While progress has been made, challenges persist in achieving full sex equality in clinical trials. Women continue to face barriers due to factors such as pregnancy, hormonal fluctuations, and the potential impact on foetal development. Understandably, concerns about liability and ethical considerations can also lead to hesitancy in including pregnant women in trials.
Efforts are underway to address the remaining challenges and ensure greater representation across the board in clinical trials. The FDA continues to refine its guidelines to encourage sex, race, and ethnic diversity and improve the understanding of differences in drug response. Additionally, initiatives such as the Women in Clinical Trials campaign raise awareness about the importance of women's inclusion and advocate for their active participation.

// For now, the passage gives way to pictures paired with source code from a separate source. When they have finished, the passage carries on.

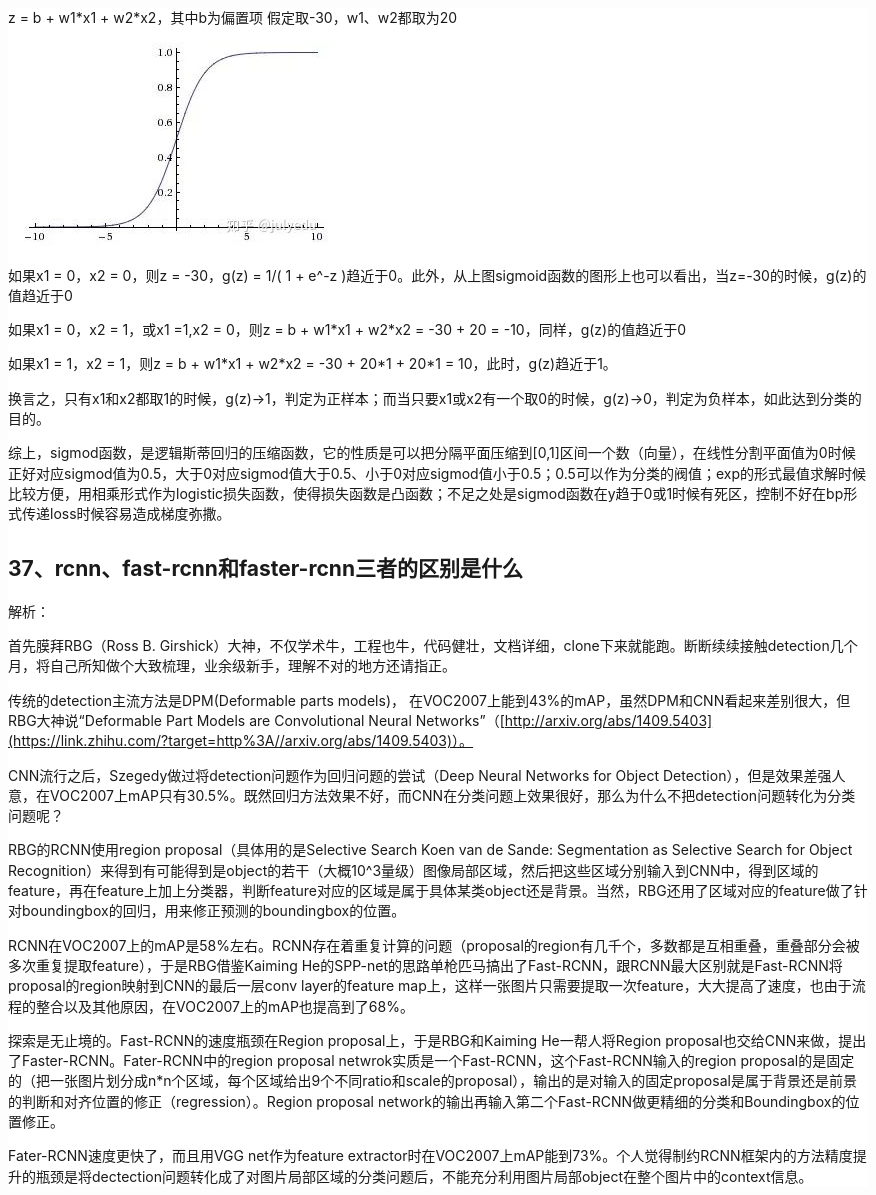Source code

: z = b + w1\*x1 + w2\*x2，其中b为偏置项 假定取-30，w1、w2都取为20  

![](img/478263c8d4b941baaa25ce732979673d.jpeg)

如果x1 = 0，x2 = 0，则z = -30，g(z) = 1/( 1 + e^-z )趋近于0。此外，从上图sigmoid函数的图形上也可以看出，当z=-30的时候，g(z)的值趋近于0

如果x1 = 0，x2 = 1，或x1 =1,x2 = 0，则z = b + w1\*x1 + w2\*x2 = -30 + 20 = -10，同样，g(z)的值趋近于0

如果x1 = 1，x2 = 1，则z = b + w1\*x1 + w2\*x2 = -30 + 20\*1 + 20\*1 = 10，此时，g(z)趋近于1。

换言之，只有x1和x2都取1的时候，g(z)→1，判定为正样本；而当只要x1或x2有一个取0的时候，g(z)→0，判定为负样本，如此达到分类的目的。

综上，sigmod函数，是逻辑斯蒂回归的压缩函数，它的性质是可以把分隔平面压缩到\[0,1\]区间一个数（向量），在线性分割平面值为0时候正好对应sigmod值为0.5，大于0对应sigmod值大于0.5、小于0对应sigmod值小于0.5；0.5可以作为分类的阀值；exp的形式最值求解时候比较方便，用相乘形式作为logistic损失函数，使得损失函数是凸函数；不足之处是sigmod函数在y趋于0或1时候有死区，控制不好在bp形式传递loss时候容易造成梯度弥撒。

## 37、rcnn、fast-rcnn和faster-rcnn三者的区别是什么

解析：

首先膜拜RBG（Ross B. Girshick）大神，不仅学术牛，工程也牛，代码健壮，文档详细，clone下来就能跑。断断续续接触detection几个月，将自己所知做个大致梳理，业余级新手，理解不对的地方还请指正。  

传统的detection主流方法是DPM(Deformable parts models)， 在VOC2007上能到43%的mAP，虽然DPM和CNN看起来差别很大，但RBG大神说“Deformable Part Models are Convolutional Neural Networks”（[http://arxiv.org/abs/1409.5403](https://link.zhihu.com/?target=http%3A//arxiv.org/abs/1409.5403)）。

CNN流行之后，Szegedy做过将detection问题作为回归问题的尝试（Deep Neural Networks for Object Detection），但是效果差强人意，在VOC2007上mAP只有30.5%。既然回归方法效果不好，而CNN在分类问题上效果很好，那么为什么不把detection问题转化为分类问题呢？

RBG的RCNN使用region proposal（具体用的是Selective Search Koen van de Sande: Segmentation as Selective Search for Object Recognition）来得到有可能得到是object的若干（大概10^3量级）图像局部区域，然后把这些区域分别输入到CNN中，得到区域的feature，再在feature上加上分类器，判断feature对应的区域是属于具体某类object还是背景。当然，RBG还用了区域对应的feature做了针对boundingbox的回归，用来修正预测的boundingbox的位置。

RCNN在VOC2007上的mAP是58%左右。RCNN存在着重复计算的问题（proposal的region有几千个，多数都是互相重叠，重叠部分会被多次重复提取feature），于是RBG借鉴Kaiming He的SPP-net的思路单枪匹马搞出了Fast-RCNN，跟RCNN最大区别就是Fast-RCNN将proposal的region映射到CNN的最后一层conv layer的feature map上，这样一张图片只需要提取一次feature，大大提高了速度，也由于流程的整合以及其他原因，在VOC2007上的mAP也提高到了68%。

探索是无止境的。Fast-RCNN的速度瓶颈在Region proposal上，于是RBG和Kaiming He一帮人将Region proposal也交给CNN来做，提出了Faster-RCNN。Fater-RCNN中的region proposal netwrok实质是一个Fast-RCNN，这个Fast-RCNN输入的region proposal的是固定的（把一张图片划分成n\*n个区域，每个区域给出9个不同ratio和scale的proposal），输出的是对输入的固定proposal是属于背景还是前景的判断和对齐位置的修正（regression）。Region proposal network的输出再输入第二个Fast-RCNN做更精细的分类和Boundingbox的位置修正。

Fater-RCNN速度更快了，而且用VGG net作为feature extractor时在VOC2007上mAP能到73%。个人觉得制约RCNN框架内的方法精度提升的瓶颈是将dectection问题转化成了对图片局部区域的分类问题后，不能充分利用图片局部object在整个图片中的context信息。
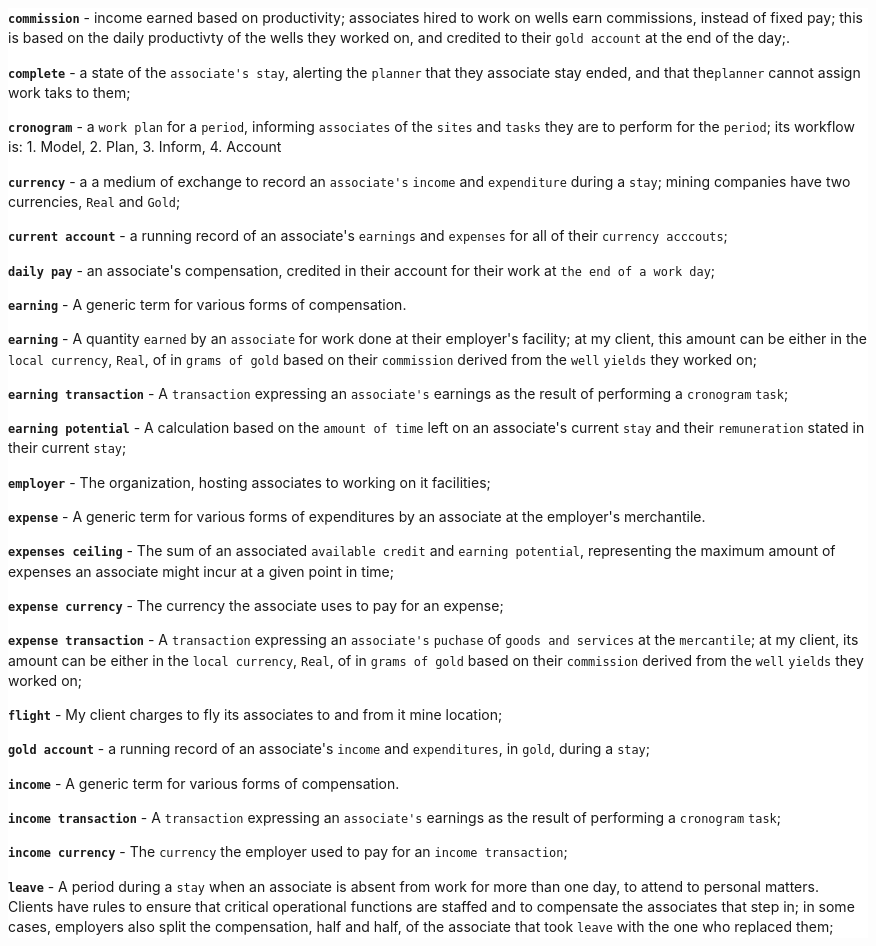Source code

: **`commission`** - income earned based on productivity; associates hired to work on wells earn commissions, instead of fixed pay; this is based on the daily productivty of the wells they worked on, and credited to their `gold account` at the end of the day;.

**`complete`** - a state of the `associate's stay`, alerting the `planner` that they associate stay ended, and that the`planner` cannot assign work taks to them;

**`cronogram`** - a `work plan` for a `period`, informing `associates` of the `sites` and `tasks` they are to perform for the `period`; its workflow is: 1. Model, 2. Plan, 3. Inform, 4. Account

**`currency`** - a a medium of exchange to record an `associate's` `income` and `expenditure` during a `stay`; mining companies have two currencies, `Real` and `Gold`;

**`current account`** - a running record of an associate's `earnings` and `expenses` for all of their `currency acccouts`;

**`daily pay`** - an associate's compensation, credited in their account  for their work at `the end of a work day`;

**`earning`** - A generic term for various forms of compensation.

**`earning`** - A quantity `earned` by an `associate` for work done at their employer's facility; at my client, this amount can be either in the `local currency`, `Real`, of in `grams of gold` based on their `commission` derived from the `well` `yields` they worked on;

**`earning transaction`** - A `transaction` expressing an `associate's` earnings as the result of performing a `cronogram` `task`;

**`earning potential`** - A calculation based on the `amount of time` left on an associate's current `stay` and their `remuneration` stated in their current `stay`;

**`employer`** - The organization, hosting associates to working on it facilities;

**`expense`** - A generic term for various forms of expenditures by an associate at the employer's merchantile.

**`expenses ceiling`** - The sum of an associated `available credit` and `earning potential`, representing the maximum amount of expenses an associate might incur at a given point in time;

**`expense currency`** - The currency the associate uses to pay for an expense;

**`expense transaction`** - A `transaction` expressing an `associate's` `puchase` of `goods and services` at the `mercantile`; at my client, its amount can be either in the `local currency`, `Real`, of in `grams of gold` based on their `commission` derived from the `well` `yields` they worked on;

**`flight`** - My client charges to fly its associates to and from it mine location;

**`gold account`** - a running record of an associate's `income` and `expenditures`, in `gold`, during a `stay`;

**`income`** - A generic term for various forms of compensation.

**`income transaction`** - A `transaction` expressing an `associate's` earnings as the result of performing a `cronogram` `task`;

**`income currency`** - The `currency` the employer used to pay for an `income transaction`;

**`leave`** - A period during a `stay` when an associate is absent from work for more than one day, to attend to personal matters. Clients have rules to ensure that critical operational functions are staffed and to compensate the associates that step in; in some cases, employers also split the compensation, half and half, of the associate that took `leave` with the one who replaced them;
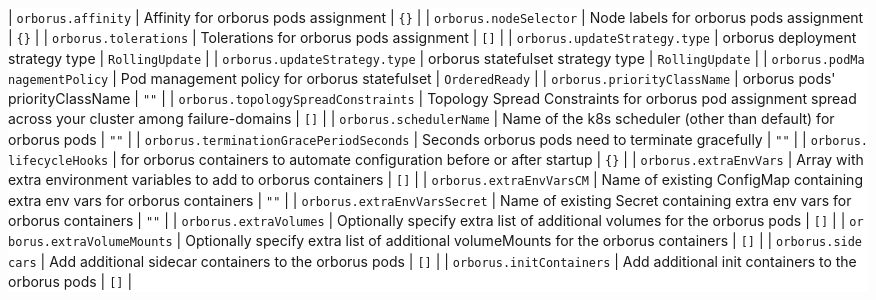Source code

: | `orborus.affinity`                                          | Affinity for orborus pods assignment                                                                                                                                                                                               | `{}`                      |
| `orborus.nodeSelector`                                      | Node labels for orborus pods assignment                                                                                                                                                                                            | `{}`                      |
| `orborus.tolerations`                                       | Tolerations for orborus pods assignment                                                                                                                                                                                            | `[]`                      |
| `orborus.updateStrategy.type`                               | orborus deployment strategy type                                                                                                                                                                                                   | `RollingUpdate`           |
| `orborus.updateStrategy.type`                               | orborus statefulset strategy type                                                                                                                                                                                                  | `RollingUpdate`           |
| `orborus.podManagementPolicy`                               | Pod management policy for orborus statefulset                                                                                                                                                                                      | `OrderedReady`            |
| `orborus.priorityClassName`                                 | orborus pods' priorityClassName                                                                                                                                                                                                    | `""`                      |
| `orborus.topologySpreadConstraints`                         | Topology Spread Constraints for orborus pod assignment spread across your cluster among failure-domains                                                                                                                            | `[]`                      |
| `orborus.schedulerName`                                     | Name of the k8s scheduler (other than default) for orborus pods                                                                                                                                                                    | `""`                      |
| `orborus.terminationGracePeriodSeconds`                     | Seconds orborus pods need to terminate gracefully                                                                                                                                                                                  | `""`                      |
| `orborus.lifecycleHooks`                                    | for orborus containers to automate configuration before or after startup                                                                                                                                                           | `{}`                      |
| `orborus.extraEnvVars`                                      | Array with extra environment variables to add to orborus containers                                                                                                                                                                | `[]`                      |
| `orborus.extraEnvVarsCM`                                    | Name of existing ConfigMap containing extra env vars for orborus containers                                                                                                                                                        | `""`                      |
| `orborus.extraEnvVarsSecret`                                | Name of existing Secret containing extra env vars for orborus containers                                                                                                                                                           | `""`                      |
| `orborus.extraVolumes`                                      | Optionally specify extra list of additional volumes for the orborus pods                                                                                                                                                           | `[]`                      |
| `orborus.extraVolumeMounts`                                 | Optionally specify extra list of additional volumeMounts for the orborus containers                                                                                                                                                | `[]`                      |
| `orborus.sidecars`                                          | Add additional sidecar containers to the orborus pods                                                                                                                                                                              | `[]`                      |
| `orborus.initContainers`                                    | Add additional init containers to the orborus pods                                                                                                                                                                                 | `[]`                      |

The history of women in clinical trials reflects a journey from exclusion to inclusion, driven by tragedies, regulatory changes, and evolving scientific knowledge. While significant progress has been made, there is still work to be done to ensure equity and equality in clinical research. By embracing broad diversity in clinical trials – with all sexes, races, and ethnicities appropriately represented, we can pave the way for better healthcare outcomes for all.